Mamadou Sèye
31 juillet 2023 – 31 juillet 2025. Deux ans, jour pour jour. Il y a deux ans, Ousmane Sonko entrait en prison. Son parti, le PASTEF, était dissous dans un climat de fer et de feu. Les mêmes rues où ses militants scandaient son nom résonnaient alors de sirènes, de gaz lacrymogènes et de cris étouffés.
Et voici que, ce 1ᵉʳ août 2025, au Grand Théâtre de Dakar, le même homme, devenu Premier ministre, présente devant la Nation le plan de redressement national, sous la présidence effective de Bassirou Diomaye Faye.
Quelle ironie. Et quelle leçon.
Ce basculement n’est pas seulement une revanche individuelle ; il est la démonstration d’une chose essentielle : les idées survivent aux prisons. On peut dissoudre un parti, enfermer un homme, bâillonner une voix ; mais quand un peuple porte une aspiration, aucune porte de cellule n’est assez solide pour l’enfermer.
Aujourd’hui, le duo Diomaye-Sonko se tient là où, il y a deux ans, nul n’aurait parié les voir : au sommet de l’Etat, avec une responsabilité immense : celle de transformer une révolte en projet. C’est là que l’histoire devient exigeante. Parce qu’après les slogans vient l’épreuve des faits. Après la colère vient la construction. Après le refus vient la proposition.
Ce plan de redressement national sera jugé non pas sur la poésie des mots, mais sur la fermeté des actes. Le pays attend une rupture réelle : justice, emplois, souveraineté, dignité. Et il ne pardonnera pas l’inaction ou les demi-mesures. Ceux qui hier étaient les victimes du système sont désormais comptables de chaque minute passée au pouvoir.
La symbolique est puissante : le temps de la plainte est clos, commence celui de la responsabilité. L’excuse de l’héritage ne durera qu’un temps ; très vite, l’opinion exigera des résultats. L’histoire, elle, n’aura pas d’indulgence : ou bien cette séquence sera celle du redressement, ou bien elle ne sera qu’un épisode de plus dans le long roman des désillusions africaines.

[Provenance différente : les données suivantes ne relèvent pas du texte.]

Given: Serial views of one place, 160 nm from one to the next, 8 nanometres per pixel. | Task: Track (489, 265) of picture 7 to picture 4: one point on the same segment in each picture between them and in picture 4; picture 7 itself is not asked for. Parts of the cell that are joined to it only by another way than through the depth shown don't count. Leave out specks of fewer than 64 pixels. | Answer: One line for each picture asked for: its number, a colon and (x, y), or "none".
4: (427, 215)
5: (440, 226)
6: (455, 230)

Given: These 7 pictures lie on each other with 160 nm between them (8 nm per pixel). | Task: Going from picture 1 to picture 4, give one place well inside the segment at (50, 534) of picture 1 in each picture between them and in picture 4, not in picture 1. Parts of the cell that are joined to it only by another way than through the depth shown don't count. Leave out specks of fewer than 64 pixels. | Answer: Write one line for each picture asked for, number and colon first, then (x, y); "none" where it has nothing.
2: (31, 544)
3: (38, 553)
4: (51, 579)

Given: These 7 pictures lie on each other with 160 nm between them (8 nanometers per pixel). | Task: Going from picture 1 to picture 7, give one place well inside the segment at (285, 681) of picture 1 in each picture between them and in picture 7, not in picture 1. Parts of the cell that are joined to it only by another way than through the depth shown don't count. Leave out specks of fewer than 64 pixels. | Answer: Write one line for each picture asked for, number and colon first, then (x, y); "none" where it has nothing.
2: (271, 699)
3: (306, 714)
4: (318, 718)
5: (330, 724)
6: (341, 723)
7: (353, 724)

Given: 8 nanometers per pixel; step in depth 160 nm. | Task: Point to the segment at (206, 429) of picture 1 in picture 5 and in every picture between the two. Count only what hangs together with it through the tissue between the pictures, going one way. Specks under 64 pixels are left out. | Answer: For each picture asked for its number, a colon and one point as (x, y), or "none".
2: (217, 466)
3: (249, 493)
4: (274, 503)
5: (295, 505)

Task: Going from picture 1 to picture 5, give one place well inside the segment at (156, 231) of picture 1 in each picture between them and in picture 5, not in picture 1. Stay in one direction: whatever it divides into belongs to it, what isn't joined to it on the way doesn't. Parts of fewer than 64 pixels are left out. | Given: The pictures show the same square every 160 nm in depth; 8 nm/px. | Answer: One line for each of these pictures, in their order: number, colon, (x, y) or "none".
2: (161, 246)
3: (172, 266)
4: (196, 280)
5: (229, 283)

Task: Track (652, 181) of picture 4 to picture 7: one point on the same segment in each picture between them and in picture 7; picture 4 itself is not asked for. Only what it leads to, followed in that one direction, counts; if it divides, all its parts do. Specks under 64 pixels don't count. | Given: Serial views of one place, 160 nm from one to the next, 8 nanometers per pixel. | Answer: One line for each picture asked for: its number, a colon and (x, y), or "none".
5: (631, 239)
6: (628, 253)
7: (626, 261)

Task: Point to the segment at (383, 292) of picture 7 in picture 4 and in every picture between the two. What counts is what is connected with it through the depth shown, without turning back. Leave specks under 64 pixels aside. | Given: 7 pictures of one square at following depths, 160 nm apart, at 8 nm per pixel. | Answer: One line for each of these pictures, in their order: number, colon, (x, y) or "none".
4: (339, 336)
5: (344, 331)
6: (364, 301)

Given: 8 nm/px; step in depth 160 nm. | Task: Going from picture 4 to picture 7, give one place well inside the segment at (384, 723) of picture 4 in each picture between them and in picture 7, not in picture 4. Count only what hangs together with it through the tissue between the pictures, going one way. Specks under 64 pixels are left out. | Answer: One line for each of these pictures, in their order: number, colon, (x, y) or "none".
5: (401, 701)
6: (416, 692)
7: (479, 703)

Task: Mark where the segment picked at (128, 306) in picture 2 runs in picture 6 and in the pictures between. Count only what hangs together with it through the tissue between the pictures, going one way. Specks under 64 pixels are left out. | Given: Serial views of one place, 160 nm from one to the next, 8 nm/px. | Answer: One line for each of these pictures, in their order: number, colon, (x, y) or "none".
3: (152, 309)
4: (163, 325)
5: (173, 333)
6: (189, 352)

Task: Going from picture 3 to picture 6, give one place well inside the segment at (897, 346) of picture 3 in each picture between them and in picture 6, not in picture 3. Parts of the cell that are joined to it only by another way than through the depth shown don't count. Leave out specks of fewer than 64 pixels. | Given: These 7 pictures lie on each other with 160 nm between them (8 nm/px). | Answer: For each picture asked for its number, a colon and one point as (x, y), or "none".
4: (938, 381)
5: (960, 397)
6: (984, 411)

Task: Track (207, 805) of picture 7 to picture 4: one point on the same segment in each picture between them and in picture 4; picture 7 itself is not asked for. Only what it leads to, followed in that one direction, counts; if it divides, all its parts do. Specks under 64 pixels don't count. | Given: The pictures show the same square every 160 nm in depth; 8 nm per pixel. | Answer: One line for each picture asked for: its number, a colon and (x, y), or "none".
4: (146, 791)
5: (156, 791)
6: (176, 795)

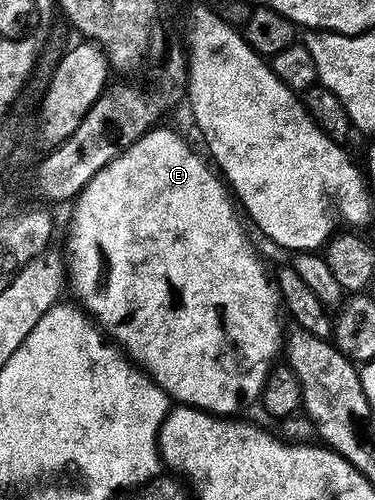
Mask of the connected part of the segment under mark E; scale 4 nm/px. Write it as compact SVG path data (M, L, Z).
M161 128L150 129L129 149L121 151L117 158L109 166L103 167L76 197L72 206L73 218L69 221L67 285L70 290L73 288L73 293L77 296L76 304L93 318L97 328L114 342L138 369L148 373L157 382L157 386L178 406L200 409L203 413L212 413L214 417L229 419L236 414L233 412L244 401L254 406L260 402L271 376L269 361L282 356L283 298L281 290L277 288L271 273L265 270L265 265L261 262L248 231L245 230L246 222L235 204L234 194L225 178L204 156L201 158L175 130Z

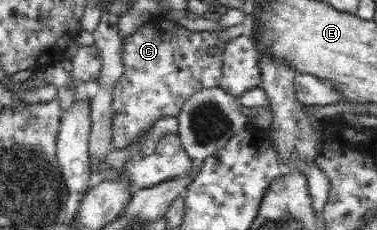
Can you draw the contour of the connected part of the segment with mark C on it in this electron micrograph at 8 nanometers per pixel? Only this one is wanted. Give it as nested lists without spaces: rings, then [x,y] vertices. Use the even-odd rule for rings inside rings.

Le chemin est étroit. Mais la chance qui s’offre à eux est unique. Ce pouvoir, ils ne l’ont pas reçu en cadeau : ils l’ont conquis au prix du sang et des larmes. Il leur a été donné par la force d’un peuple décidé à ne plus subir. La force d’un peuple les a portés ; la colère d’un peuple peut les renverser.
Ce matin-là, au Grand Théâtre, la scène va être saisissante : l’homme qu’on avait tenté de réduire au silence parlera , et cette fois pour gouverner. Et chacun, dans le pays, mesure à quel point deux ans peuvent suffire à renverser tous les destins.